Toplumları çağdaş medeniyet seviyesine ulaştırmanın, yegane yolunun,  düşüncenin çeşitliliğinden ortaya çıktığını kavrayan  sevgili Atam;

Türk toplumuna muasır  medeniyetler seviyesine,  ancak  sürekli okumakla ulaşabileceğini her fırsatta ifade etmiştir.

Muasır medeniyet denilen kavram, yüzyıllar boyunca, okuyan, bilimsel gelişmelere öncülük eden, toplumlar arasında, el değiştirmiştir. Mısır, Yunan,  Çin medeniyeti, Roma, Osmanlı ve şimdi de Avrupa, çağdaş medeniyet bayrağını taşımaktadır.

Fakat gelin görün ki, toplumun büyük bir kısmı okumayı tercih etmiyor. İşte bu noktada sinema imdadımıza yetişir. İnsanların çoğu kitap okumayı sevmeyebilir;  ama geneli film izlemeyi sever.

Şimdi size çoğunuzun izlemiş olduğu bir filmden bahsedeceğim. Game Of Thrones adlı fantastik, tarihi bir filmden, öğretici bir sahne aktaracağım.

Güçlü kraliçe "kölelere özgürlük" düşüncesiyle,  ülkeleri fetheder. Tabiri caizse taş üstünde taş, omuz üstünde baş bırakmaz. Yine, yeni bir ülkeyi fethetmiş ve köleleri özgür kılmıştır. Fakat   yaşlı bir köle, özgür kalmaktan şikayetçidir. Kraliçenin huzuruna çıkar.

-Size özgürlüğünüzü verdim, der kraliçe,  yaşlı köleye;  hala  şikayet mi ediyorsun?

-Özgürlük benim yaşımdaki bir adam için değil; der yaşlı köle. Özgürlük gençler için. Köle olduğum zaman, bir sahibim vardı; ama evim ve ekmeğim de vardı. Şimdi özgürüm. Sahibim yok. Evim ve ekmeğim de yok. Her gün, ekmek almak için gençlerle yarışmak zorundayım. Ama onlarla mücadele edecek, gücüm yok! Madem bize özgürlüğümüzü verdin, seçme hakkı tanıdın, bu yaşlı adam "köle kalmayı" tercih ediyor! Beni sahibime geri ver!

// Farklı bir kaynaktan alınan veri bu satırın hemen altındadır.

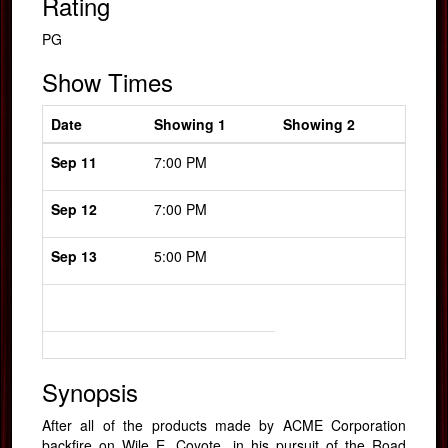
Rating
PG
Show Times
Date
Showing 1
Showing 2
Sep 11
7:00 PM
Sep 12
7:00 PM
Sep 13
5:00 PM
Synopsis
After all of the products made by ACME Corporation
backfire on Wile E. Coyote, in his pursuit of the Road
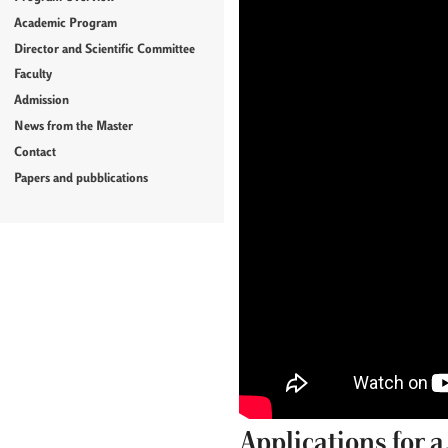
Academic Program
Director and Scientific Committee
Faculty
Admission
News from the Master
Contact
Papers and pubblications
Applications for 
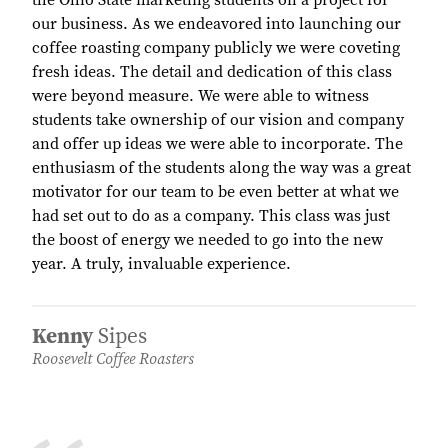
the Ohio State marketing students on a project for
our business. As we endeavored into launching our
coffee roasting company publicly we were coveting
fresh ideas. The detail and dedication of this class
were beyond measure. We were able to witness
students take ownership of our vision and company
and offer up ideas we were able to incorporate. The
enthusiasm of the students along the way was a great
motivator for our team to be even better at what we
had set out to do as a company. This class was just
the boost of energy we needed to go into the new
year. A truly, invaluable experience.
Kenny
Sipes
Roosevelt Coffee Roasters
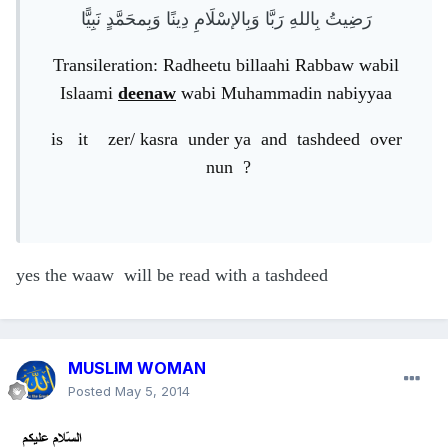
رَضِيتُ بِاللهِ رَبَّا وَبِالإسْلَامِ دِينًا وَبِمحَمَّدٍ نَبِيًّا
Transileration: Radheetu billaahi Rabbaw wabil
Islaami
deenaw
wabi Muhammadin nabiyyaa
is it zer/ kasra under ya and tashdeed over
nun ?
yes the waaw will be read with a tashdeed
MUSLIM WOMAN
Posted
May 5, 2014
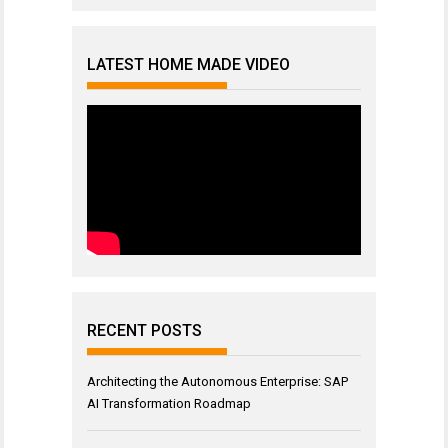
LATEST HOME MADE VIDEO
RECENT POSTS
Architecting the Autonomous Enterprise: SAP
AI Transformation Roadmap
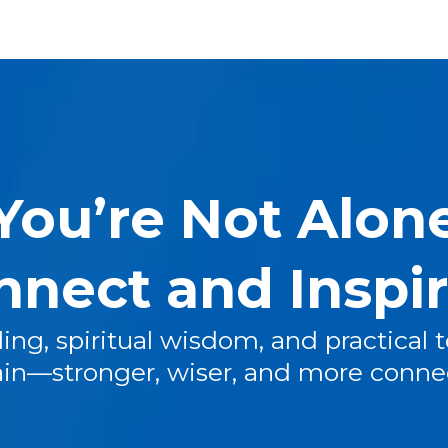
You’re Not Alon
nnect and Inspi
ing, spiritual wisdom, and practical t
ain—stronger, wiser, and more conne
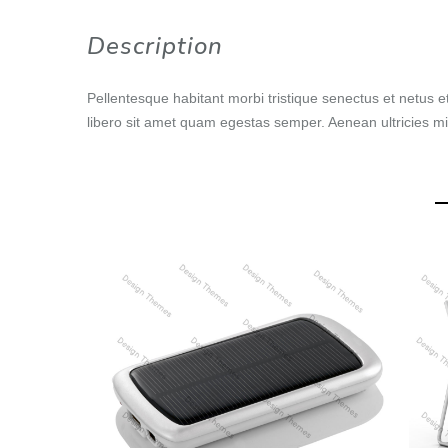
Description
Pellentesque habitant morbi tristique senectus et netus e
libero sit amet quam egestas semper. Aenean ultricies mi 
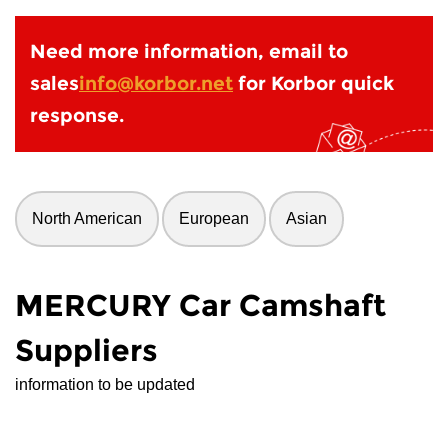
Need more information, email to
sales
info@korbor.net
for Korbor quick
response.
North American
European
Asian
MERCURY Car Camshaft
Suppliers
information to be updated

Bu kıssadan bize çıkan hisse nedir, peki?

Geçen hafta, 8 Mart Dünya Emekçi kadınlar günü, kutlandı. Toplumumuzda hala bu günü sevgililer günüyle karıştıran insanlar, hatta kadınlar var. Oysaki 8 mart 1857 günü,  Amerika’da bir dokuma fabrikasında,  düşük ücretlerinin arttırılmasını istemiyle grev yapan, 129 kadın işçi,  fabrikada çıkan bir yangın sonucu,  feci şekilde yanarak can vermiştir. 8 Mart, onları anma ve haklarımızı sahip çıkma günüdür. Sevgililer günü değildir. Fakat birçok kadın bundan bihaberdir. Ayrıca bu şartlar dâhilinde bu durumu yadırgamakta yanlış olur. Çünkü yeme, içme, barınma gibi temel ihtiyaçlarınız bile karşılanmıyorsa, sağlıklı düşünemezsiniz.

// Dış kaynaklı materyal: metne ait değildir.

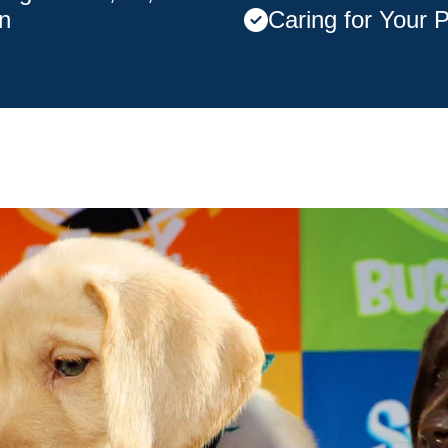
n
Caring for Your 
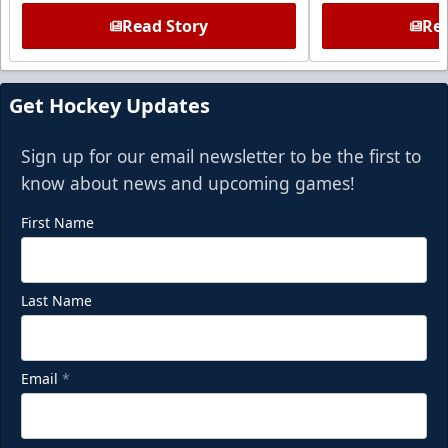
Read Story
Rea
Get Hockey Updates
Sign up for our email newsletter to be the first to
know about news and upcoming games!
First Name
Last Name
Email
*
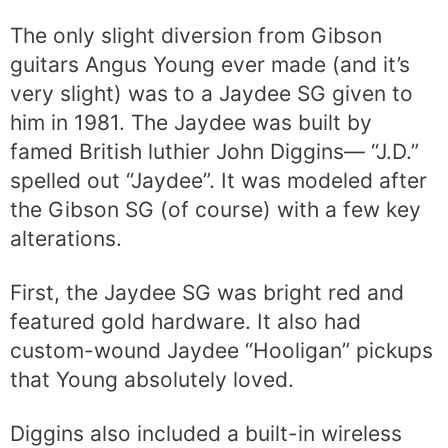
The only slight diversion from Gibson
guitars Angus Young ever made (and it’s
very slight) was to a Jaydee SG given to
him in 1981. The Jaydee was built by
famed British luthier John Diggins— “J.D.”
spelled out “Jaydee”. It was modeled after
the Gibson SG (of course) with a few key
alterations.
First, the Jaydee SG was bright red and
featured gold hardware. It also had
custom-wound Jaydee “Hooligan” pickups
that Young absolutely loved.
Diggins also included a built-in wireless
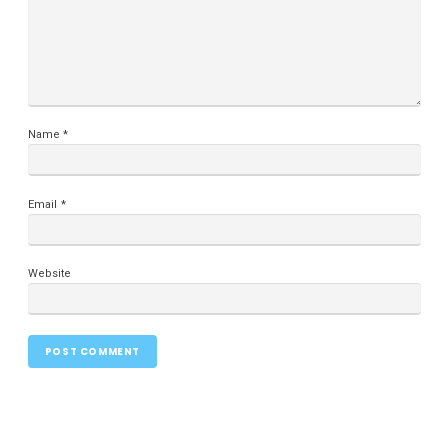
Name
*
Email
*
Website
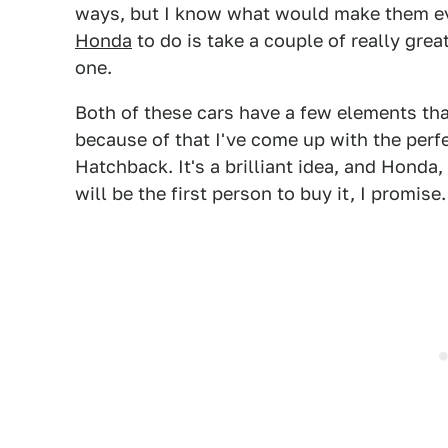
ways, but I know what would make them ev
Honda
to do is take a couple of really grea
one.
Both of these cars have a few elements tha
because of that I've come up with the perf
Hatchback. It's a brilliant idea, and Honda,
will be the first person to buy it, I promise.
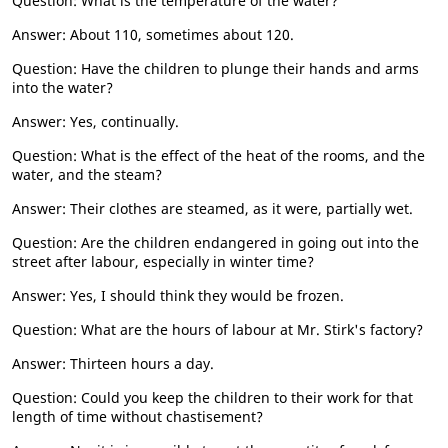
Question: What is the temperature of the water?
Answer: About 110, sometimes about 120.
Question: Have the children to plunge their hands and arms
into the water?
Answer: Yes, continually.
Question: What is the effect of the heat of the rooms, and the
water, and the steam?
Answer: Their clothes are steamed, as it were, partially wet.
Question: Are the children endangered in going out into the
street after labour, especially in winter time?
Answer: Yes, I should think they would be frozen.
Question: What are the hours of labour at Mr. Stirk's factory?
Answer: Thirteen hours a day.
Question: Could you keep the children to their work for that
length of time without chastisement?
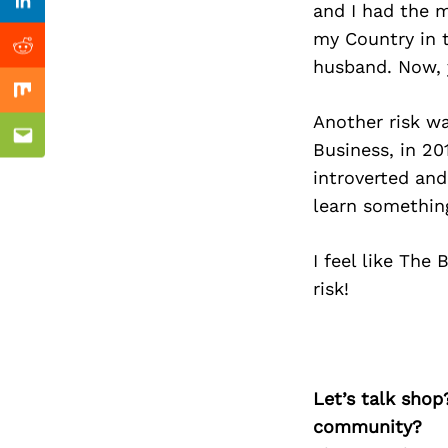
Previous Post
and I had the m
Linkedin
my Country in t
Reddit
husband. Now, y
Mix
Another risk w
Email
Business, in 20
introverted and
learn somethin
I feel like The
risk!
Let’s talk shop
community?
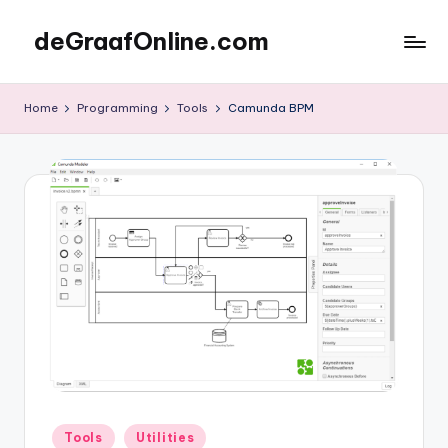
deGraafOnline.com
Skip
to
Online
content
vergaarbak
Home
Programming
Tools
Camunda BPM
Posted
Tools
Utilities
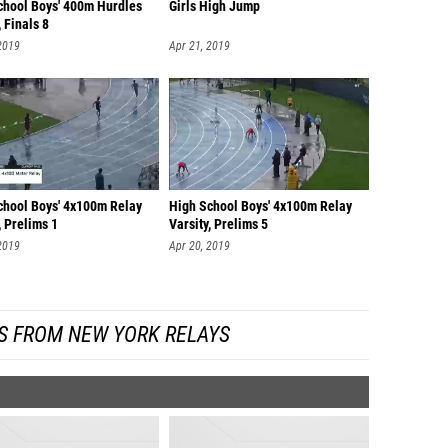
chool Boys' 400m Hurdles
Girls High Jump
, Finals 8
2019
Apr 21, 2019
chool Boys' 4x100m Relay
High School Boys' 4x100m Relay
, Prelims 1
Varsity, Prelims 5
2019
Apr 20, 2019
S FROM NEW YORK RELAYS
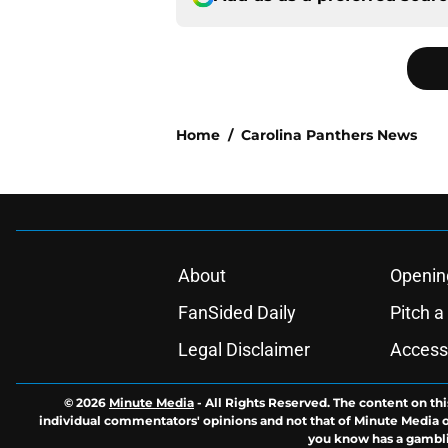
Home
/
Carolina Panthers News
About
Openin
FanSided Daily
Pitch a
Legal Disclaimer
Accessi
© 2026
Minute Media
-
All Rights Reserved. The content on thi
individual commentators' opinions and not that of Minute Media or 
you know has a gambli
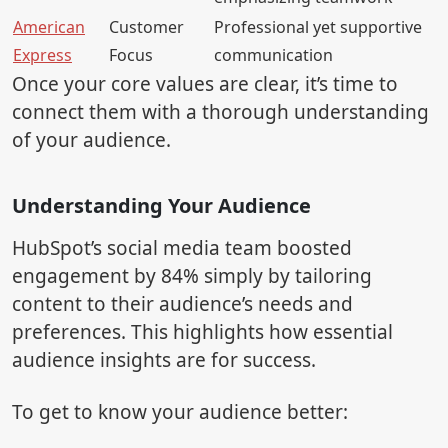
American
Customer
Professional yet supportive
Express
Focus
communication
Once your core values are clear, it’s time to
connect them with a thorough understanding
of your audience.
Understanding Your Audience
HubSpot’s social media team boosted
engagement by 84% simply by tailoring
content to their audience’s needs and
preferences. This highlights how essential
audience insights are for success.
To get to know your audience better:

Velhasıl, evsiz, barksız, işsiz bırakılan kadın, elbette güvenliği bir sahibin, kanatları arasında arayacaktır. Ayrıca, bu durum sadece kadınlar için değil, tüm insanlar için de geçerlidir. Fakat hâlihazırda ülkemizdeki istihdam oranlarına baktığımızda kadın çalışan oranı, erkek çalışan oranından oldukça düşüktür. İnsanın, ekonomik özgürlüğü yoksa aileden kalan bir serveti de yoksa, o zaten köle olmaya mecburdur. Siz ona özgürlüğünü, seçme seçilme hakkını verseniz bile, ilk fırsatta bir sahibin, bir ağanın, bir kralın, bir padişahın,  bacakları arasına sığınacak, köle kalma hakkını kullanacaktır.

Demem o ki size, eğer karnınız tok, sırtınız pek ise özgürce seçim yapabilirsiniz. Yoksa sürekli, bir sahip seçmek zorunda kalırsınız.